You left out the ME Too that we gave away as well, and can you tell us how this would affect the Equity Stake?
The me-too from Horton expired of its own terms once all labor groups agreed on new contracts. Anyone looking for a me-too provision in the MOUs should ask Parker for one.
We gave up $2.2 billion for 4.8% of the Equity of the new AA, now US is going to get equity, doesnt that water down the value of our Equity stake? Will we still be entitled to that 4.8% equity stake in the whole company?
Fortunately, no. The equity claims of the three workgroups are measured against the value of the new AMR, excluding the value of any entities merged into AMR. Example: If AMR emerged on its own, and was valued at $8 billion, then your 4.8% would be worth $384 million. If AMR and US are merged when AMR exits Ch 11, and the combined entity is worth, say, $10 billion, two billion dollars of that belongs to the current LCC stockholders and the AMR creditors won't get a portion of that, so your claim would still be 4,8% of the $8 billion, not 4.8% of the $10 billion.
If that's not satisfactory, then imagine if Apple and AMR merged when AMR exits. You would not be entitled to 4.8% of the combined $500 billion entity. Most of that would still belong to the current Apple stockholders, not the AMR creditors.
$2.2 billion is roughly $110,000 per member. Lets say the new company is worth $10 billion, our stake would only be worth $480,000, or $24 per member, so in exchange of $110,000 per member in concessions we get $24.

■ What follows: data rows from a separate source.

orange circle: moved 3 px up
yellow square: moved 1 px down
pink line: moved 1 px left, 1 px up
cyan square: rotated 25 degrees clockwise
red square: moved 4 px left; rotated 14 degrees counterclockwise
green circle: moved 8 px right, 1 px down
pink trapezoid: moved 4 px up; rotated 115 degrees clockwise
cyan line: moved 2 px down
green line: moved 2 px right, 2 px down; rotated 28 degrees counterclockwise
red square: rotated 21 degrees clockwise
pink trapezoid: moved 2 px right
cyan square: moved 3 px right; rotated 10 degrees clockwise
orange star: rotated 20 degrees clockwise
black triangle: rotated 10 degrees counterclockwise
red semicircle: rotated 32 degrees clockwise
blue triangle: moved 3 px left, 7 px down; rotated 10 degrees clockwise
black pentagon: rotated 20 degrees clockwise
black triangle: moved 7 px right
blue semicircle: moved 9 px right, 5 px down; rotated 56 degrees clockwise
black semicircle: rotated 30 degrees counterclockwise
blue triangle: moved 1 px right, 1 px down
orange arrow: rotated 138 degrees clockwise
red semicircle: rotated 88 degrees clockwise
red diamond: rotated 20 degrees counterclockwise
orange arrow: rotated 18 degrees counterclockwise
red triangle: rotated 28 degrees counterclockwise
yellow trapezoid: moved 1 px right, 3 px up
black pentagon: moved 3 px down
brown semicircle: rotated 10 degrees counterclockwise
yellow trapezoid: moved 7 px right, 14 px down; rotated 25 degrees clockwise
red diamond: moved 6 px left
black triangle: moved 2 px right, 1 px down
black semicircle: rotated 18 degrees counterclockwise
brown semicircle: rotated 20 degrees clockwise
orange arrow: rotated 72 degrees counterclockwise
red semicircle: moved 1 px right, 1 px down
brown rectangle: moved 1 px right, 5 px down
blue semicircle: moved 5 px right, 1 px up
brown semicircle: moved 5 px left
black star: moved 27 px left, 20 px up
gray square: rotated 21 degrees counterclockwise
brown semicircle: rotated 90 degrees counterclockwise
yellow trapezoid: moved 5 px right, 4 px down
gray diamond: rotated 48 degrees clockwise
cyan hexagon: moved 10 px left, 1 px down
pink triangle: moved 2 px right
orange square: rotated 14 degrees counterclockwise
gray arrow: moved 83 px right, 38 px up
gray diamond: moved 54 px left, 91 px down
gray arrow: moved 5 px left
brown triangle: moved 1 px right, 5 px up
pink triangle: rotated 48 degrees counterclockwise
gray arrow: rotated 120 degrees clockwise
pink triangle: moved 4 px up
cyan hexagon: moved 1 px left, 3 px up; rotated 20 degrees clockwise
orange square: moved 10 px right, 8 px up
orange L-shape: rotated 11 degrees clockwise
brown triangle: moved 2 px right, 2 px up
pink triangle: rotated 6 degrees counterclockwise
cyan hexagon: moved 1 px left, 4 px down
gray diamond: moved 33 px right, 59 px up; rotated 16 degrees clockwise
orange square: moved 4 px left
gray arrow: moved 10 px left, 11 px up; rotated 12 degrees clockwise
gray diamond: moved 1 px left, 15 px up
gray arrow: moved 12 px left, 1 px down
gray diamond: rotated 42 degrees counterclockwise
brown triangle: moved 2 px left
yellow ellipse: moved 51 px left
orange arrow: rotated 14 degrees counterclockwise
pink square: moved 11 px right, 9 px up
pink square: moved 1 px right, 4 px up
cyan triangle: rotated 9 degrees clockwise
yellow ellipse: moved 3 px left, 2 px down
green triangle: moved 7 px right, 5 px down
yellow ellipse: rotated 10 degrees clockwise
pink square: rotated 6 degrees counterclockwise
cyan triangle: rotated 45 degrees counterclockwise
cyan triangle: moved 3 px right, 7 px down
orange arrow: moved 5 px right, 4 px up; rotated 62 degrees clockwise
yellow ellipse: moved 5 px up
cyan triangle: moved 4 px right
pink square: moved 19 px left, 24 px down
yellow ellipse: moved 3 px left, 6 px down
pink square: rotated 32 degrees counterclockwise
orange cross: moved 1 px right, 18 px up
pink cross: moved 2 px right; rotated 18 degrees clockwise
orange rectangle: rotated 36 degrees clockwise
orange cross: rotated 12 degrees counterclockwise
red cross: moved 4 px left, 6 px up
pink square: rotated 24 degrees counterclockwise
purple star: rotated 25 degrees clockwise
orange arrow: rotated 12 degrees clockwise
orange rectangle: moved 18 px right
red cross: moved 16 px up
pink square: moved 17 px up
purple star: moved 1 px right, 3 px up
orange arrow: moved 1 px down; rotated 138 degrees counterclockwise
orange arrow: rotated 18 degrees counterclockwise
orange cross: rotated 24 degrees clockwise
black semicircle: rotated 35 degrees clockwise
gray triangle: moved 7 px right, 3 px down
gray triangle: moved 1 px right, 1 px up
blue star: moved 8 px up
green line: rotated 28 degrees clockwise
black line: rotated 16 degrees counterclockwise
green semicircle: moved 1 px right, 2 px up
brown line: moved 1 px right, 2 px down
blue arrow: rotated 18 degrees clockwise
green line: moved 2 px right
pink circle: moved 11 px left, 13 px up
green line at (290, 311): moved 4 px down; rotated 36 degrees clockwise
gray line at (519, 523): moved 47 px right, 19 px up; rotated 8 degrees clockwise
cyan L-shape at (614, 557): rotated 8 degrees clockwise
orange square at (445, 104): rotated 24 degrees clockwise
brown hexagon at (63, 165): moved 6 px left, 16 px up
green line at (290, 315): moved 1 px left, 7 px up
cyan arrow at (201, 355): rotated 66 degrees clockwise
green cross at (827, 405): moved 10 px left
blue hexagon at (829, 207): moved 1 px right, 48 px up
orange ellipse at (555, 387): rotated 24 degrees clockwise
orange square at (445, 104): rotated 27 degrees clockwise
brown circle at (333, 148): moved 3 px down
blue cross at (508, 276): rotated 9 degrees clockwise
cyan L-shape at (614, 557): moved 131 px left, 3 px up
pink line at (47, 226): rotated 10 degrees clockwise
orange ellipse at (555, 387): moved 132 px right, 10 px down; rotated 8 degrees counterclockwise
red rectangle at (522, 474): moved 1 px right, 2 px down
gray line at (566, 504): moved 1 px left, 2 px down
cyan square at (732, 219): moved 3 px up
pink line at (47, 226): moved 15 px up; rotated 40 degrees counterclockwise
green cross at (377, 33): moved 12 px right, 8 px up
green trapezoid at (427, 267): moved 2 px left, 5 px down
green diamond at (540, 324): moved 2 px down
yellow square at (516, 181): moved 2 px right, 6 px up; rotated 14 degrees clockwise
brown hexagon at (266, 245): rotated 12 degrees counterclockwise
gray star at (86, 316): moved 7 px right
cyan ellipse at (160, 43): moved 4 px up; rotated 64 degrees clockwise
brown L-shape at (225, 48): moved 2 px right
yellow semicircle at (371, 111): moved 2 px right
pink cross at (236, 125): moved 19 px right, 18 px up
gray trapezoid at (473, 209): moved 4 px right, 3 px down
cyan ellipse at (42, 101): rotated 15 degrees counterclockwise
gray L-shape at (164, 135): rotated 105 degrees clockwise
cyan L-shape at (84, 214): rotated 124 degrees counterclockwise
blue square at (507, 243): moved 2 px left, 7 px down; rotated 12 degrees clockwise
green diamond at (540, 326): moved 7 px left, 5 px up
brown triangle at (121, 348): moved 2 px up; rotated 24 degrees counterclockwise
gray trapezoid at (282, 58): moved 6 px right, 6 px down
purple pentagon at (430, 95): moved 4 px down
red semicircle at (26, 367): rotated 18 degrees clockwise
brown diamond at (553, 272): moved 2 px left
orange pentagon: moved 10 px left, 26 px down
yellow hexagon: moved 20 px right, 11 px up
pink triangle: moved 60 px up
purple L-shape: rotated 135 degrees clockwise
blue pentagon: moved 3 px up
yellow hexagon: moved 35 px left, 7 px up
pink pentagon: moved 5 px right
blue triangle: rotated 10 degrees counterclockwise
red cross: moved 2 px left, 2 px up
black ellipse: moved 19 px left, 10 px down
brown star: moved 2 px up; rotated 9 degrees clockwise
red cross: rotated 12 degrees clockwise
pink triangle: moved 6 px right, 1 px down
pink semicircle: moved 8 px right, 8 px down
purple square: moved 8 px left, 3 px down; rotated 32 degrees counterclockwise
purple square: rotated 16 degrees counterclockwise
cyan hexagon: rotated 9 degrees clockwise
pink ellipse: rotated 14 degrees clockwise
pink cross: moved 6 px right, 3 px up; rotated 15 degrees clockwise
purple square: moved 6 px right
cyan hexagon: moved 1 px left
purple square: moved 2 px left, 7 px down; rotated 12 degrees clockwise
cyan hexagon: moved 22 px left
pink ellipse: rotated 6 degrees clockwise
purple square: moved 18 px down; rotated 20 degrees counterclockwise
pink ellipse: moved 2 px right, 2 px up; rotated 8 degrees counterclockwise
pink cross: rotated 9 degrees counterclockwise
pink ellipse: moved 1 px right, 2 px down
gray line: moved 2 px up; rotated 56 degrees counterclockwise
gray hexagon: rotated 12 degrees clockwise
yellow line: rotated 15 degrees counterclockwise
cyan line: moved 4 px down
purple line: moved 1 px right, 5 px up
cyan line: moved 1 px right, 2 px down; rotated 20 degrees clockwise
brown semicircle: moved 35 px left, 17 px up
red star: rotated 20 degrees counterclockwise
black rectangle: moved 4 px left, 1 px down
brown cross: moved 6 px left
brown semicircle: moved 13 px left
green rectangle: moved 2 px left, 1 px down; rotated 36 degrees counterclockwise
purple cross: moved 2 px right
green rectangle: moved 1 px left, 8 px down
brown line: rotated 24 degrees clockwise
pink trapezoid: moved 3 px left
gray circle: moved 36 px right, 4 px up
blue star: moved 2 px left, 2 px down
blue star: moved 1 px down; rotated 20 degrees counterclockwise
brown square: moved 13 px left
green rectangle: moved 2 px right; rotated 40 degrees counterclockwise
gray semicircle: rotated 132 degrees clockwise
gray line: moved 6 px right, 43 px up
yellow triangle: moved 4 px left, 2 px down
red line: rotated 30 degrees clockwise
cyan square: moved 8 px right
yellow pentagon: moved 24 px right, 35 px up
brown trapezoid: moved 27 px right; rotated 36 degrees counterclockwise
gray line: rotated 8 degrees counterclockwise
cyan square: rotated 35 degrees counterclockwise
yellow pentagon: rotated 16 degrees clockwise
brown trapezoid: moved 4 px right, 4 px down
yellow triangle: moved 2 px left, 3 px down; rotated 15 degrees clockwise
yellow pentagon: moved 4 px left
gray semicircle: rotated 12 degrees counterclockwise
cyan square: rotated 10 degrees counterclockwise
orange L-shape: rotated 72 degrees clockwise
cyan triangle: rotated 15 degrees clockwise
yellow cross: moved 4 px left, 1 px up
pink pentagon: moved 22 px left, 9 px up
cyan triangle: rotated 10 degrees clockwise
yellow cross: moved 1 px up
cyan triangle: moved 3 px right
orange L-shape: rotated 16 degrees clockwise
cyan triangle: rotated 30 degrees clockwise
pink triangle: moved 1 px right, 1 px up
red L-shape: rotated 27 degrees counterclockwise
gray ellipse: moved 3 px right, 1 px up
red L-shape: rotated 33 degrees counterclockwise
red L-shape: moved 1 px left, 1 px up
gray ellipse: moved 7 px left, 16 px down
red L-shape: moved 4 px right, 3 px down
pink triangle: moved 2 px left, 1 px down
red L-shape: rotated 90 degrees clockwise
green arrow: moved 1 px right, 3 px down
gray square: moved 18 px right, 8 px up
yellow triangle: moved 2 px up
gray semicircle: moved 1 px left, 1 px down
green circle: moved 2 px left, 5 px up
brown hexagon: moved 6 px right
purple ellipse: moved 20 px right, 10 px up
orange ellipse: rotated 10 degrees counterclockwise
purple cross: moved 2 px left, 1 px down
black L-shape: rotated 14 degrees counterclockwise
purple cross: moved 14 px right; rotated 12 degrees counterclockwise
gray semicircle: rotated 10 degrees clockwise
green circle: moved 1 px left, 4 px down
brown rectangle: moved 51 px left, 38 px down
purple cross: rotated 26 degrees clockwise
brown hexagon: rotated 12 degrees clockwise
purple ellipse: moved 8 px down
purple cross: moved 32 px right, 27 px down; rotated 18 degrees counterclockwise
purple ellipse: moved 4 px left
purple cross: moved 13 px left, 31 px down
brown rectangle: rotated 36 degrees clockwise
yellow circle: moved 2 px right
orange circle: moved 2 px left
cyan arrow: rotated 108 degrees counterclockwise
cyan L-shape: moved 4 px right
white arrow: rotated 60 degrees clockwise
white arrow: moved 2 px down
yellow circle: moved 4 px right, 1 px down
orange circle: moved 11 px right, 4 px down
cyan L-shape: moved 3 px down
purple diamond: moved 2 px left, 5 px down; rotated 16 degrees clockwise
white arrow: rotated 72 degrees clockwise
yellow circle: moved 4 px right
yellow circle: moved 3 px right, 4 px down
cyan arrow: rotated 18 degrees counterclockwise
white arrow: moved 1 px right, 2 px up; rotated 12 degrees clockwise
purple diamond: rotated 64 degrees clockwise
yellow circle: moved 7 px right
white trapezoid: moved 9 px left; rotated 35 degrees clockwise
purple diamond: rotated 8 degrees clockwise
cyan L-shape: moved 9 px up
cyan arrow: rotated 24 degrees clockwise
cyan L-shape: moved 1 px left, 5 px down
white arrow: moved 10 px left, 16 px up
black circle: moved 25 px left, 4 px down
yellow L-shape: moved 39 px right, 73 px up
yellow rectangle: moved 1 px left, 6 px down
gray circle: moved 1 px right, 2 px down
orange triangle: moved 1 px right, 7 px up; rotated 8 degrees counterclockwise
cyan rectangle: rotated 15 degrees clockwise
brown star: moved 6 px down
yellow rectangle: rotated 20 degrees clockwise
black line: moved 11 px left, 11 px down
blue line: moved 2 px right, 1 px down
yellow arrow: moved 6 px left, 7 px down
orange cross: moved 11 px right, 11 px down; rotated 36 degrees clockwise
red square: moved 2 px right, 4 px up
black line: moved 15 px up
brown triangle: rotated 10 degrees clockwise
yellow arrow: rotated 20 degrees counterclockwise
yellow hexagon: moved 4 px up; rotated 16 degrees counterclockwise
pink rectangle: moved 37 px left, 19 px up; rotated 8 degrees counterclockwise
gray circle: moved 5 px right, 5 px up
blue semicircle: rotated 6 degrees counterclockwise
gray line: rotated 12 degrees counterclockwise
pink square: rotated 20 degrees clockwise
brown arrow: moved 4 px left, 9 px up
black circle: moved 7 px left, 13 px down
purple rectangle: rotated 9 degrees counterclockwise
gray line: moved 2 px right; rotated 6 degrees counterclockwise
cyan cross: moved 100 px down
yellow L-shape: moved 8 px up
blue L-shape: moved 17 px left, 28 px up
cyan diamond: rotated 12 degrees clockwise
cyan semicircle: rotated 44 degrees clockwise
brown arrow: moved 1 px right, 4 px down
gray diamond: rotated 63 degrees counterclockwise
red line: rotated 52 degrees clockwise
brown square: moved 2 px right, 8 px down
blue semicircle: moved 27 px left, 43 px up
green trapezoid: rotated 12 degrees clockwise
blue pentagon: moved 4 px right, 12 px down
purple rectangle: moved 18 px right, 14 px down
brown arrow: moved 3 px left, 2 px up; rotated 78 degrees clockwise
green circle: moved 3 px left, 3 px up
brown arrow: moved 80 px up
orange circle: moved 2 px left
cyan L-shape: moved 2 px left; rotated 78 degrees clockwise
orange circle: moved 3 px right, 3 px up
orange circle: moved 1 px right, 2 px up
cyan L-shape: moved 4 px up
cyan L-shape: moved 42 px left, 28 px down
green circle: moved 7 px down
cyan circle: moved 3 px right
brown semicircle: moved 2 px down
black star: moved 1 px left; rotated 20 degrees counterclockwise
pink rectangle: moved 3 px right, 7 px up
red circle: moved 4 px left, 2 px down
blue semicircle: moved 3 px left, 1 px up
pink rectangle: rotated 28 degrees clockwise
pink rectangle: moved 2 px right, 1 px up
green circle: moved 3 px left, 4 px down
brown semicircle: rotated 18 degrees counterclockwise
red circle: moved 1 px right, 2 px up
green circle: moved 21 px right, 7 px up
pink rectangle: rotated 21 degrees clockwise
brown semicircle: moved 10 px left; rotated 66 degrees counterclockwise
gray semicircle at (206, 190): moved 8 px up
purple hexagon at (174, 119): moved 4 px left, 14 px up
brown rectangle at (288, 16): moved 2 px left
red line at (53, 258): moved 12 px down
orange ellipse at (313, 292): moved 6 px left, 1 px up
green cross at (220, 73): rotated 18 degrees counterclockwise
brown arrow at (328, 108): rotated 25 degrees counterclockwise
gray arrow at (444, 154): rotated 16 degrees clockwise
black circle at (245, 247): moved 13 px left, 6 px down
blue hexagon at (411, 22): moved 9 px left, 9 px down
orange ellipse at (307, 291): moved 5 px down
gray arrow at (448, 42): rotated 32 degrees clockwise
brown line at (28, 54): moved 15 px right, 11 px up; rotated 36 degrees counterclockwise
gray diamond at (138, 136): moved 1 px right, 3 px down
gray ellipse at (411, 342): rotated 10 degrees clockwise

You need a new calculator. 4.8% of $10 billion is $480 million, or $24,000 per member (if there are 20k members).
Profit Sharing vs the raise, granted I'll take the bird in the hand but why give up the ME Too? If you are justifying giving up Profit Sharing because you feel the new company will not be profitable then why would you agree to concessions? If they are not profitable you do know what that means dont you? Another BK and a demand for more concessions. We are already dead last, by a wide margin, how much further are you willing to go?
Agree about giving up all profit sharing. If the company isn't profitable, another Ch 11 awaits. In a couple of weeks, DL will hand out $372 million in profit sharing, which WT said would be more than 6% of 2012 W-2 wages, on average.
AA did claim in court that they would be making nearly $3 billion a year in profits after the restructuring, wildly optimistsic, but they were using that projection to justify the cuts, claiming that we would get back nearly everything we were giving up due to profit sharing. If the new company still wont be profitable then wouldnt it have made more sense to maximize pay and benefits until they inevitanly fail instead of throwing more good money after bad?
No, AA did not claim it would make $3 billion in profits (for profit-sharing purposes). AA did claim that its target EBITDAR was $3 billion. There is a huge difference between an EBITDAR of $3 billion and $3 billion of pre-tax net profits on which profit-sharing is based. Delta just reported net profit of $1.6 billion and its profit-sharing is based (as AA's is) on pre-tax profits before profit-sharing and before the periodic performance bonuses (similar to the AIM awards) and before special items (those non-cash writeoffs that set you off). With DL's 15% profit-sharing formula, that results in $372 million in profit-sharing for 2012 which will be paid in two weeks. Third year in a row with big profit-sharing at DL. 2010-12 profit-sharing totals $949 million in addtion to the periodic performance bonuses.
And don't the DL mechanics make more than you? Plus they get more than 6% of their W-2 wages in profit-sharing checks?
If you're going to keep working for a bankrupt company and give concessions, it's beyond stupid to give away the 15% profit-sharing that Horton offered in the Term Sheets. Good negotiators would have raised that in the final agreements to something higher, perhaps 20%. But your union's leaders include a guy who lies about college degrees (doesn't Little have a fake diploma mill degree?) so I can see where the stupidity is.
You guys need to replace the TWU before the ink dries on the merger so that AMFA could negotiate real profit-sharing with Parker, like 20% of first-dollar profits.